The input =>
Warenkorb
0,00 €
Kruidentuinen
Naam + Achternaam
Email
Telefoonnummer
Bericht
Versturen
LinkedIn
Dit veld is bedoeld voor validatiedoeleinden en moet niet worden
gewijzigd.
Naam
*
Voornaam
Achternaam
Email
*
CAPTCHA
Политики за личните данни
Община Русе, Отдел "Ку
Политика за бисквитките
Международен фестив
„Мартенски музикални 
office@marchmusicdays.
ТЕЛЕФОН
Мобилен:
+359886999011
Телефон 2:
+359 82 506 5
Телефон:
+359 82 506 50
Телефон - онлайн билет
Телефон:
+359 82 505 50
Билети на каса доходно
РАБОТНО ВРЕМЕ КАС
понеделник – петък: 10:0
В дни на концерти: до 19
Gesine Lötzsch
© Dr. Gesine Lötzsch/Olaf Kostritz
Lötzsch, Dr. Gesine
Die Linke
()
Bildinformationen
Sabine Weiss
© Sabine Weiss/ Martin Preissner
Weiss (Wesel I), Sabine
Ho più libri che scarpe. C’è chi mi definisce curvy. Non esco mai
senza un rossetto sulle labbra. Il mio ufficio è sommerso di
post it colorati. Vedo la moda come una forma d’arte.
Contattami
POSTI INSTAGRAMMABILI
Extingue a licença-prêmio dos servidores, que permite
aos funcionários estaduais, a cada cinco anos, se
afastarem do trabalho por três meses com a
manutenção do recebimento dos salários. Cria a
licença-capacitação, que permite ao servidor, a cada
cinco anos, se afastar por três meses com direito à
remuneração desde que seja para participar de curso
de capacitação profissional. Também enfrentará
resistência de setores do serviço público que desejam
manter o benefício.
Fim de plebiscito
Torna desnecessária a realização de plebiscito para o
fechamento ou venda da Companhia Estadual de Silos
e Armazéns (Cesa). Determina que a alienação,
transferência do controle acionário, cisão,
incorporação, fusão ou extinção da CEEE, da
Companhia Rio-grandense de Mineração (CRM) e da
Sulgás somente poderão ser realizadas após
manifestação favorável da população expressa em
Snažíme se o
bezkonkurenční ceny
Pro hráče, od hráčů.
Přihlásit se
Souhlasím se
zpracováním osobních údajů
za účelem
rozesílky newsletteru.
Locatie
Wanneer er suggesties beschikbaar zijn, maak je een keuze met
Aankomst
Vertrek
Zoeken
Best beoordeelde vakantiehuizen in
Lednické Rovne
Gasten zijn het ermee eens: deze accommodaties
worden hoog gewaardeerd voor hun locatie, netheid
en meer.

Exercise => Find each line in the records above that contains "Gesine", and copy it.

Response to the task =>
Gesine Lötzsch
© Dr. Gesine Lötzsch/Olaf Kostritz
Lötzsch, Dr. Gesine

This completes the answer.